First, reify the desired ordering as a type-level list:
data MIN = MIN deriving (Show)
data MAX = MAX deriving (Show)
infixr 0 :<
data a :< b = a :< b deriving (Show)
siPrefixOrd :: MIN :< Kilo :< Mega :< Giga :< Tera :< MAX
siPrefixOrd = MIN :< Kilo :< Mega :< Giga :< Tera :< MAX
Implement an equality predicate on types, using some overlapping shenanigans:
class (TypeEq' () x y b) => TypeEq x y b where typeEq :: x -> y -> b
instance (TypeEq' () x y b) => TypeEq x y b where typeEq _ _ = term
class (TermProxy b) => TypeEq' q x y b | q x y -> b
instance (b ~ Yes) => TypeEq' () x x b
instance (b ~ No) => TypeEq' q x y b
The alternate "is less than" class, with the two easy cases:
class IsLTE a b o r | a b o -> r where
isLTE :: a -> b -> o -> r
instance (IsLTE a b o r) => IsLTE a b (MIN :< o) r where
isLTE a b (_ :< o) = isLTE a b o
instance (No ~ r) => IsLTE a b MAX r where
isLTE _ _ MAX = No
And then the recursive case, with an auxiliary class used to defer the recursive step based on case analysis of the type-level boolean:
instance ( TypeEq a x isA, TypeEq b x isB
, IsLTE' a b isA isB o r
) => IsLTE a b (x :< o) r where
isLTE a b (x :< o) = isLTE' a b (typeEq a x) (typeEq b x) o
class IsLTE' a b isA isB xs r | a b isA isB xs -> r where
isLTE' :: a -> b -> isA -> isB -> xs -> r
instance (Yes ~ r) => IsLTE' a b Yes Yes xs r where isLTE' a b _ _ _ = Yes
instance (Yes ~ r) => IsLTE' a b Yes No xs r where isLTE' a b _ _ _ = Yes
instance (No ~ r) => IsLTE' a b No Yes xs r where isLTE' a b _ _ _ = No
instance (IsLTE a b xs r) => IsLTE' a b No No xs r where
isLTE' a b _ _ xs = isLTE a b xs
In essence, this takes a type-level list and two arbitrary types, then walks down the list and returns Yes if it finds the first type, or No if it finds the second type or hits the end of the list.

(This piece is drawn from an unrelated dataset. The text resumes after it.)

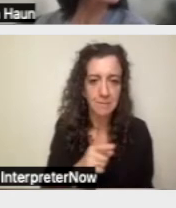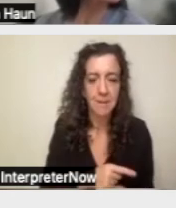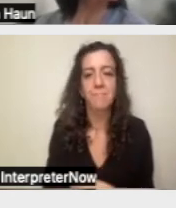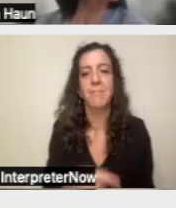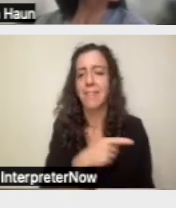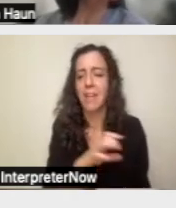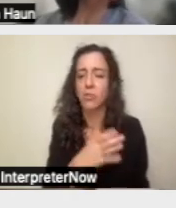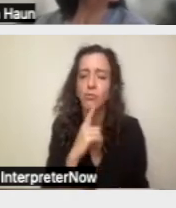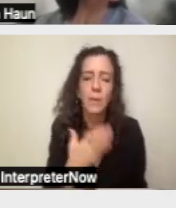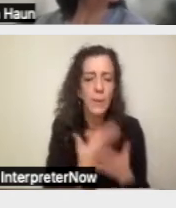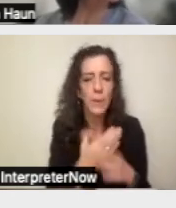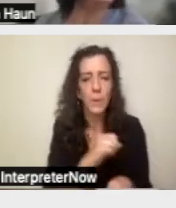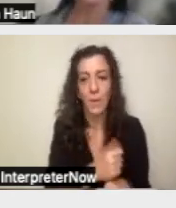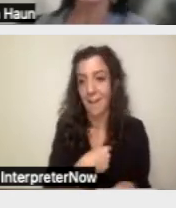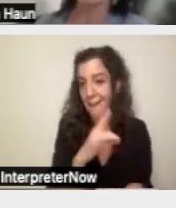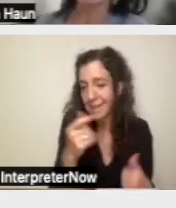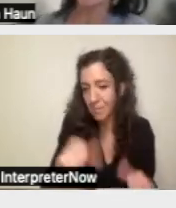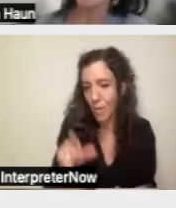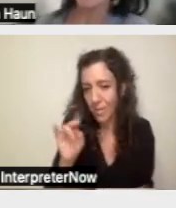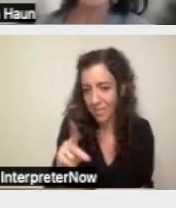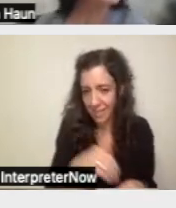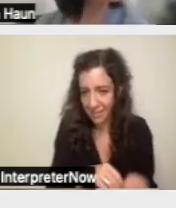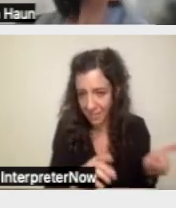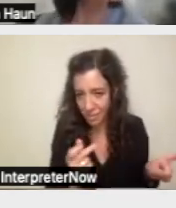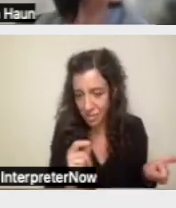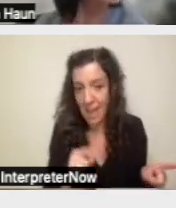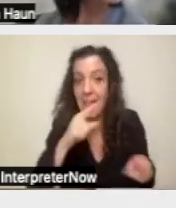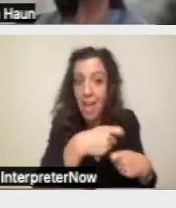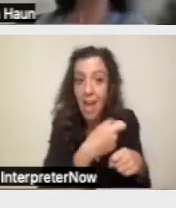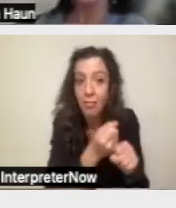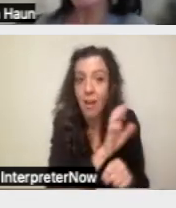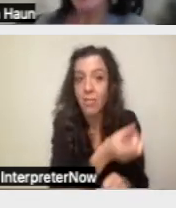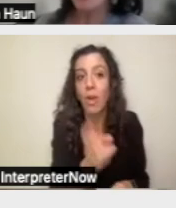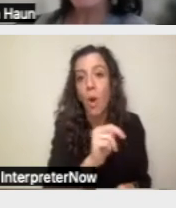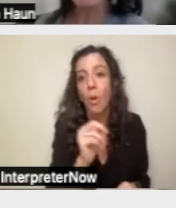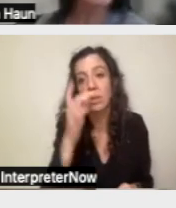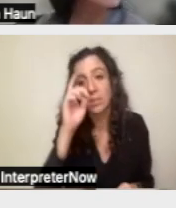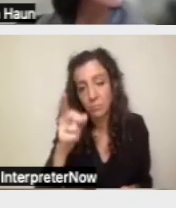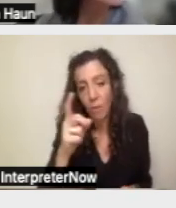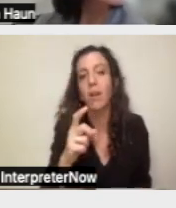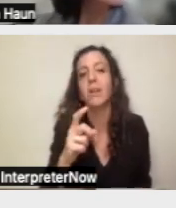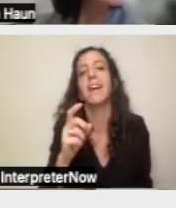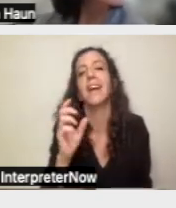their own smart search engine which is a lot better and easier to use.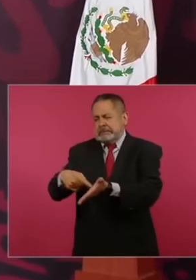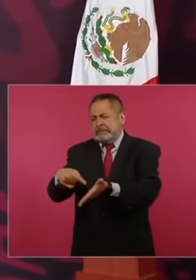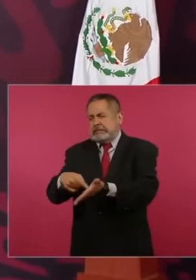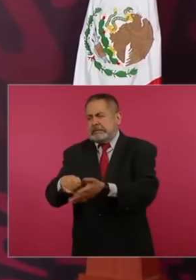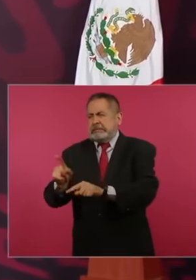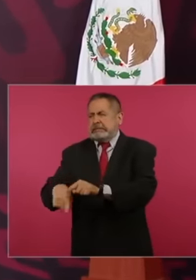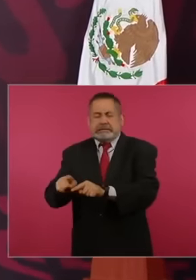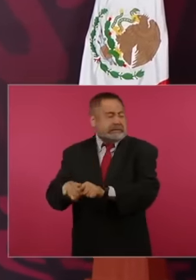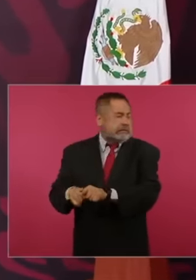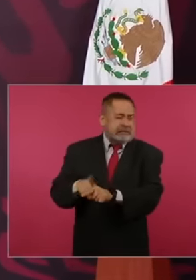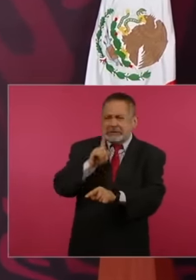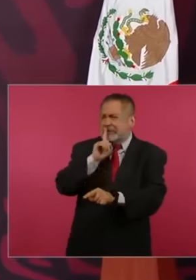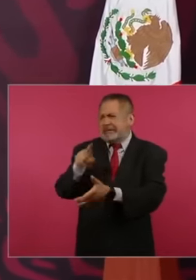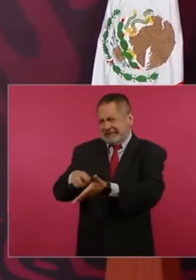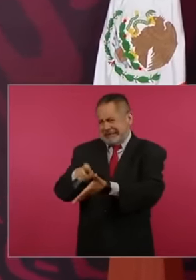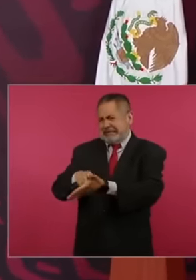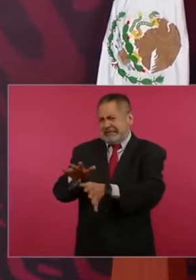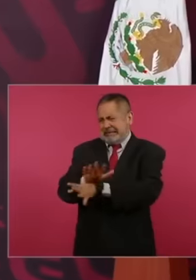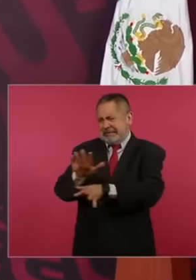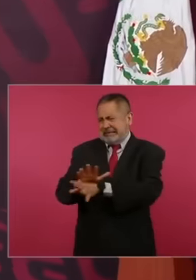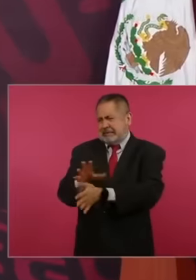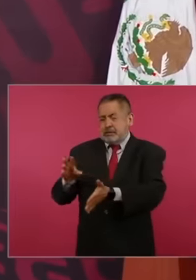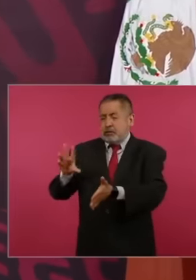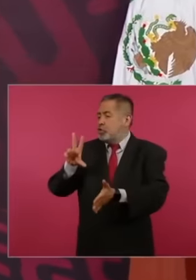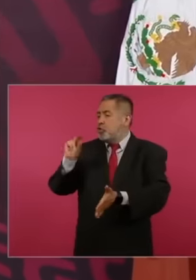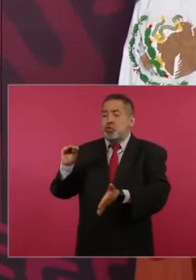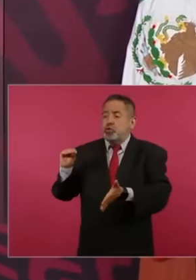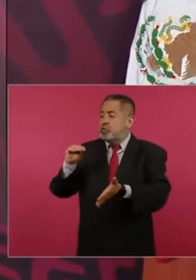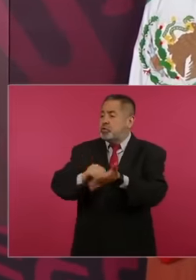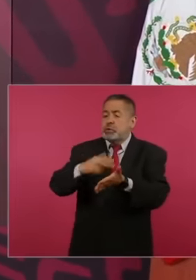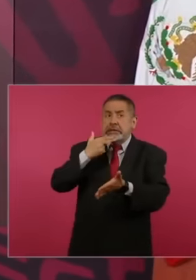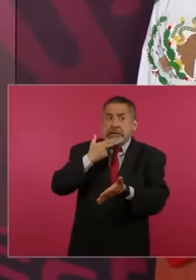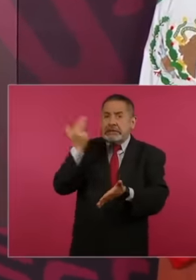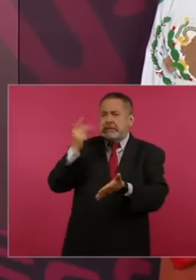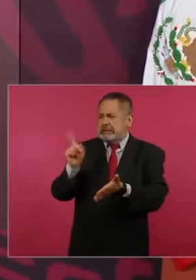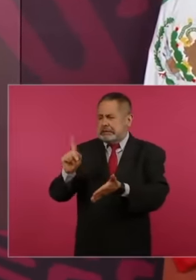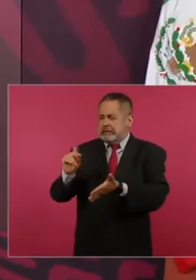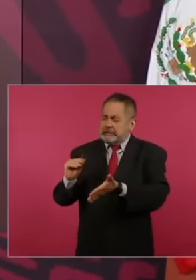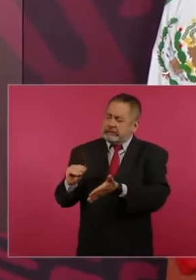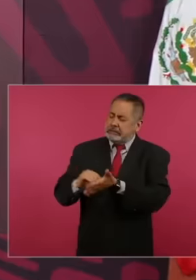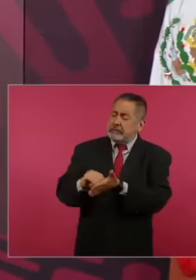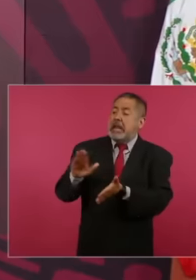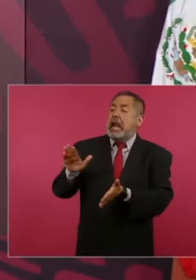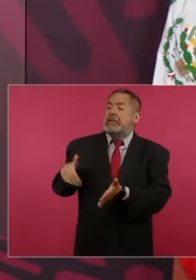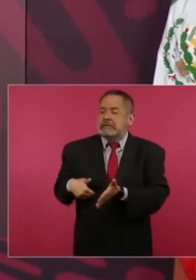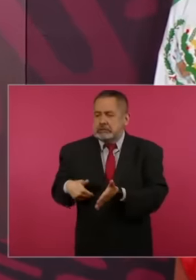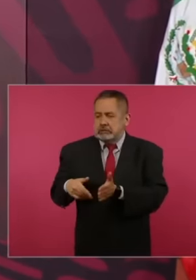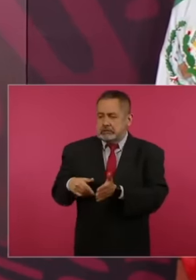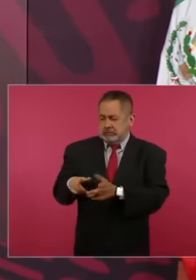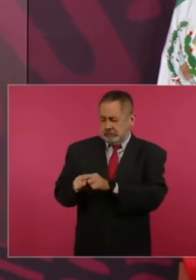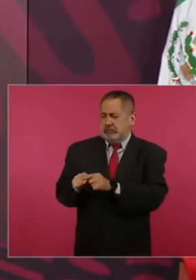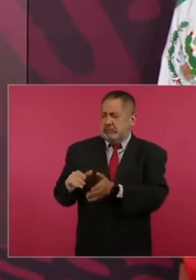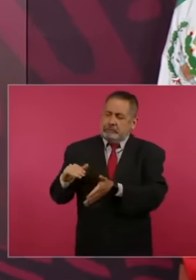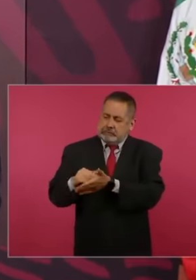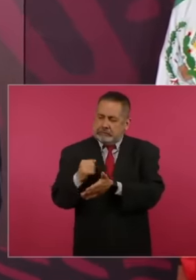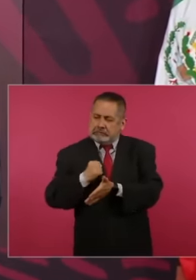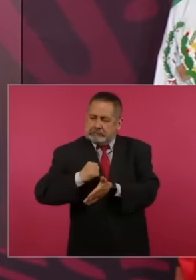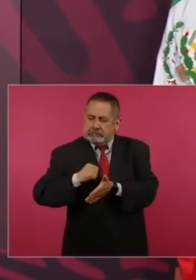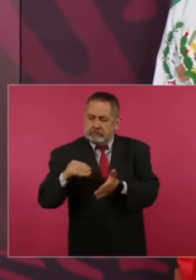ruling of what was proven to be a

This is actually kind of buggy (you can see why if you think about what happens if one or both types aren't in the list), as well as prone to failing--direct recursion like this uses a context reduction stack in GHC that is very shallow, so it's easy to exhaust it and get a type-level stack overflow (ha ha, yes, the joke writes itself) instead of the answer you wanted.